From time to time, we are asked to describe the ‘benefits’ of emotionally healthy leadership. This tends to come from a traditional perspective of comparing leadership styles: the ‘servant’ leader versus the ‘visionary’ leader versus the ‘affiliative’ leader.

It is, of course, a reasonable question, though we would avoid describing emotionally healthy leadership as a ‘style’. One doesn’t decide to be an emotionally healthy leader one day and an affiliative leader the next. Emotionally healthy leadership isn’t defined by a given set of actions or responses. Rather, it is a characteristic of the person. It develops out of growing emotional health as an individual and living an emotional healthy life.

What we know from over 20 years of work and experience in this field is that when a leader is emotionally healthy, they:

  • are resilient and have an enhanced state of wellbeing (instead of being overly stressed and scattered).
  • operate above the line and exhibit a high degree of behavioural freedom. They make conscious and constructive choices (instead of being reactive and defensive).
  • have mindful practices (instead of not looking after themselves physically, emotionally and mentally).
  • maintain respectful relationships with others, displaying a minimum degree of self-centredness (instead of surrounding themselves with people who meet their needs first, agree with their ideas or just do what is expected without question).

Emotionally healthy leaders are authentic and vulnerable.
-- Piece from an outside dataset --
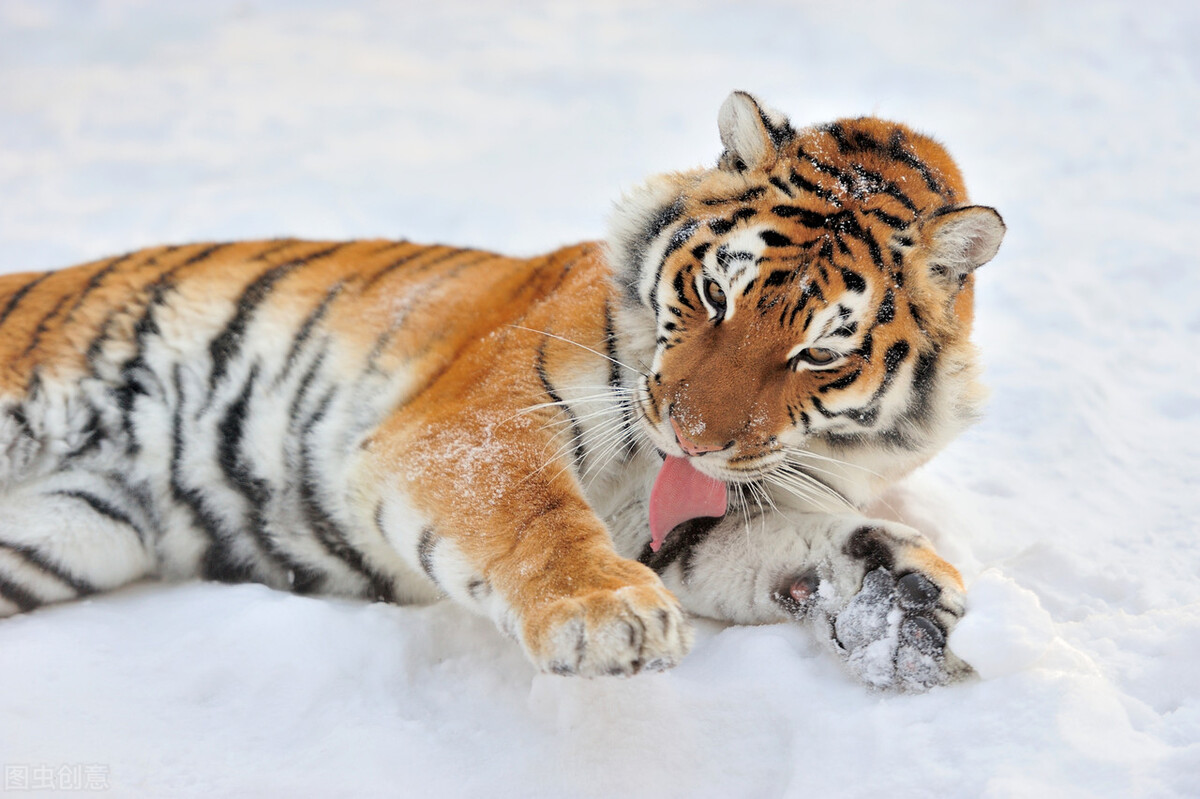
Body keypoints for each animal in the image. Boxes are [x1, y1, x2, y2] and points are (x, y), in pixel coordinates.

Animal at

They have no need for artificially bestowed positional power because they show up in a way that enables and engages people immediately.

So, what are the benefits of emotionally healthy leadership?

First and foremost, the emotionally healthy leader is a leader in the truest sense: they get the very best out of the people and teams they are leading. They engage and enable their people to give their best. They lead not by having the organisation revolve around them, but by embodying the organisation.

This has enormous impact on an organisation and its people. We know that when others experience emotionally healthy leadership, they give and do more than is expected (discretionary effort). They emulate the behaviours and attitudes they are experiencing, making them more effective and emotionally healthy as well. They – along with their skills, knowledge and organisational know-how – are more likely to remain with and in the organisation because they genuinely want to be there.

In this sense, emotionally healthy leadership is something much greater than the leader themselves. It expands to become an integral part of the culture of the leader’s organisation, with further positive impact on the community.

Emotionally healthy leaders drive positive emotions in their workplace; they create resonance by inspiring others through the creation of a genuinely shared vision.

In summary, the benefits of emotionally healthy leadership include respectful relationships, getting the best out of people, discretionary effort, low staff turnover and a genuinely shared vision, along with many others. These are all recognised as base measures of effective organisations, leading to high – and sustainable – performance on whatever key performance indicators the organisation values.